__WHAT THE EXERCISE ASKS__
The listing below is to be reproduced in full, exactly as given.

__DATA UNDER STUDY__
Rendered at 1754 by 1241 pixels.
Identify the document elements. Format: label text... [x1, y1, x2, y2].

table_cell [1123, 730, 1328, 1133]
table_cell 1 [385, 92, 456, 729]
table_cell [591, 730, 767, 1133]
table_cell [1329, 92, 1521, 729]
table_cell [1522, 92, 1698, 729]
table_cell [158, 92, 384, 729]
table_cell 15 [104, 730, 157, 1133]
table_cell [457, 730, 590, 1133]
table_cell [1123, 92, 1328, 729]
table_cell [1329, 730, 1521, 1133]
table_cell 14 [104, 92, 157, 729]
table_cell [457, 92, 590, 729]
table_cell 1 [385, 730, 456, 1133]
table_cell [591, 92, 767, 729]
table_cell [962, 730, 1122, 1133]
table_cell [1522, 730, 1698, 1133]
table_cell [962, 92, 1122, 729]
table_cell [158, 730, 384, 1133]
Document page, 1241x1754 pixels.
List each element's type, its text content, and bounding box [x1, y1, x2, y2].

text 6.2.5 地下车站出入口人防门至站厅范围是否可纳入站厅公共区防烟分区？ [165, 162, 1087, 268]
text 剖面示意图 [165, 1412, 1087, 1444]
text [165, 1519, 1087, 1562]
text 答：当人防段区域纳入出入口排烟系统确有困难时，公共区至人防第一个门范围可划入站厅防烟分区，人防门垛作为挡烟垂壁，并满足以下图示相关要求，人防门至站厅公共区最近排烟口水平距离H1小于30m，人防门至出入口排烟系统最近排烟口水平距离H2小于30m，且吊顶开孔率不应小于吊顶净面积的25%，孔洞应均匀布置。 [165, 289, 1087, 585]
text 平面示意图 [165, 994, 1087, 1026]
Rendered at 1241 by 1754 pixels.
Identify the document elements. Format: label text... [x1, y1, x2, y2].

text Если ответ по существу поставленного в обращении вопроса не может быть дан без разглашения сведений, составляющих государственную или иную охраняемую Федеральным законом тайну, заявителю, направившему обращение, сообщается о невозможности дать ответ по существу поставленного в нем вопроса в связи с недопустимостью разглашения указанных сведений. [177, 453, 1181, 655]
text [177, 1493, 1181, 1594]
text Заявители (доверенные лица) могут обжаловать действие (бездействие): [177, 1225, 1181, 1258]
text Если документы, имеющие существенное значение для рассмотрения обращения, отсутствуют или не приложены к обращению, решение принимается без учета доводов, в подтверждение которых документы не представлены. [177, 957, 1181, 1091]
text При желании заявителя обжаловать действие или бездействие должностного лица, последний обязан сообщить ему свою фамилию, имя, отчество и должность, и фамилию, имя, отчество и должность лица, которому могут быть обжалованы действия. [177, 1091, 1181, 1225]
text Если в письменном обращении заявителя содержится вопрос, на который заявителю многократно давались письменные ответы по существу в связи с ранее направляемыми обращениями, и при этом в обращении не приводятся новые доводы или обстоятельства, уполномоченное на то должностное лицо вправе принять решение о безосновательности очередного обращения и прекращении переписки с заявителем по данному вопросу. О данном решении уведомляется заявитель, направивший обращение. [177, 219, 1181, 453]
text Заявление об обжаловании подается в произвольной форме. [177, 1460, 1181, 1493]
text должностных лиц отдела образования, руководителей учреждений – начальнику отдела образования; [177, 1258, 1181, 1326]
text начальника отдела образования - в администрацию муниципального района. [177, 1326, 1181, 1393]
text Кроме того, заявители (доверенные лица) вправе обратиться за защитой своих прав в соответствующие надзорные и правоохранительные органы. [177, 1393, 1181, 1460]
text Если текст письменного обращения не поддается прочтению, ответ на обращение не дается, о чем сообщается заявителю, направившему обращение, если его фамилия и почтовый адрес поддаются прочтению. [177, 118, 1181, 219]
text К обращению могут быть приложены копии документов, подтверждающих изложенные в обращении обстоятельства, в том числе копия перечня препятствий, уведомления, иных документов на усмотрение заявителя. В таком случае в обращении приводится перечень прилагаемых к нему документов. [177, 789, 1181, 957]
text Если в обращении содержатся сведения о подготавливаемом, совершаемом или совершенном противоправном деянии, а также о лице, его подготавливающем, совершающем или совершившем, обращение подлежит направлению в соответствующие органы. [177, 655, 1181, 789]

__THE COMPLETED TASK__
Rendered at 1754 by 1241 pixels.
Identify the document elements. Format: label text... [x1, y1, x2, y2].

table_cell [1123, 730, 1328, 1133]
table_cell 1 [385, 92, 456, 729]
table_cell [591, 730, 767, 1133]
table_cell [1329, 92, 1521, 729]
table_cell [1522, 92, 1698, 729]
table_cell [158, 92, 384, 729]
table_cell 15 [104, 730, 157, 1133]
table_cell [457, 730, 590, 1133]
table_cell [1123, 92, 1328, 729]
table_cell [1329, 730, 1521, 1133]
table_cell 14 [104, 92, 157, 729]
table_cell [457, 92, 590, 729]
table_cell 1 [385, 730, 456, 1133]
table_cell [591, 92, 767, 729]
table_cell [962, 730, 1122, 1133]
table_cell [1522, 730, 1698, 1133]
table_cell [962, 92, 1122, 729]
table_cell [158, 730, 384, 1133]
Document page, 1241x1754 pixels.
List each element's type, its text content, and bounding box [x1, y1, x2, y2].

text 6.2.5 地下车站出入口人防门至站厅范围是否可纳入站厅公共区防烟分区？ [165, 162, 1087, 268]
text 剖面示意图 [165, 1412, 1087, 1444]
text [165, 1519, 1087, 1562]
text 答：当人防段区域纳入出入口排烟系统确有困难时，公共区至人防第一个门范围可划入站厅防烟分区，人防门垛作为挡烟垂壁，并满足以下图示相关要求，人防门至站厅公共区最近排烟口水平距离H1小于30m，人防门至出入口排烟系统最近排烟口水平距离H2小于30m，且吊顶开孔率不应小于吊顶净面积的25%，孔洞应均匀布置。 [165, 289, 1087, 585]
text 平面示意图 [165, 994, 1087, 1026]
Rendered at 1241 by 1754 pixels.
Identify the document elements. Format: label text... [x1, y1, x2, y2].

text Если ответ по существу поставленного в обращении вопроса не может быть дан без разглашения сведений, составляющих государственную или иную охраняемую Федеральным законом тайну, заявителю, направившему обращение, сообщается о невозможности дать ответ по существу поставленного в нем вопроса в связи с недопустимостью разглашения указанных сведений. [177, 453, 1181, 655]
text [177, 1493, 1181, 1594]
text Заявители (доверенные лица) могут обжаловать действие (бездействие): [177, 1225, 1181, 1258]
text Если документы, имеющие существенное значение для рассмотрения обращения, отсутствуют или не приложены к обращению, решение принимается без учета доводов, в подтверждение которых документы не представлены. [177, 957, 1181, 1091]
text При желании заявителя обжаловать действие или бездействие должностного лица, последний обязан сообщить ему свою фамилию, имя, отчество и должность, и фамилию, имя, отчество и должность лица, которому могут быть обжалованы действия. [177, 1091, 1181, 1225]
text Если в письменном обращении заявителя содержится вопрос, на который заявителю многократно давались письменные ответы по существу в связи с ранее направляемыми обращениями, и при этом в обращении не приводятся новые доводы или обстоятельства, уполномоченное на то должностное лицо вправе принять решение о безосновательности очередного обращения и прекращении переписки с заявителем по данному вопросу. О данном решении уведомляется заявитель, направивший обращение. [177, 219, 1181, 453]
text Заявление об обжаловании подается в произвольной форме. [177, 1460, 1181, 1493]
text должностных лиц отдела образования, руководителей учреждений – начальнику отдела образования; [177, 1258, 1181, 1326]
text начальника отдела образования - в администрацию муниципального района. [177, 1326, 1181, 1393]
text Кроме того, заявители (доверенные лица) вправе обратиться за защитой своих прав в соответствующие надзорные и правоохранительные органы. [177, 1393, 1181, 1460]
text Если текст письменного обращения не поддается прочтению, ответ на обращение не дается, о чем сообщается заявителю, направившему обращение, если его фамилия и почтовый адрес поддаются прочтению. [177, 118, 1181, 219]
text К обращению могут быть приложены копии документов, подтверждающих изложенные в обращении обстоятельства, в том числе копия перечня препятствий, уведомления, иных документов на усмотрение заявителя. В таком случае в обращении приводится перечень прилагаемых к нему документов. [177, 789, 1181, 957]
text Если в обращении содержатся сведения о подготавливаемом, совершаемом или совершенном противоправном деянии, а также о лице, его подготавливающем, совершающем или совершившем, обращение подлежит направлению в соответствующие органы. [177, 655, 1181, 789]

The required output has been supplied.